Task prompt »
Print the following lines verbatim, keeping every one of them unchanged and in the same order.

◇ ◇ ◇ ◇

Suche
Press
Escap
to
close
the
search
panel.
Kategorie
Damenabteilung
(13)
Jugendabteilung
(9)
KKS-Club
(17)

◇ ◇ ◇ ◇

Response to the task »
Suche
Press
Escap
to
close
the
search
panel.
Kategorie
Damenabteilung
(13)
Jugendabteilung
(9)
KKS-Club
(17)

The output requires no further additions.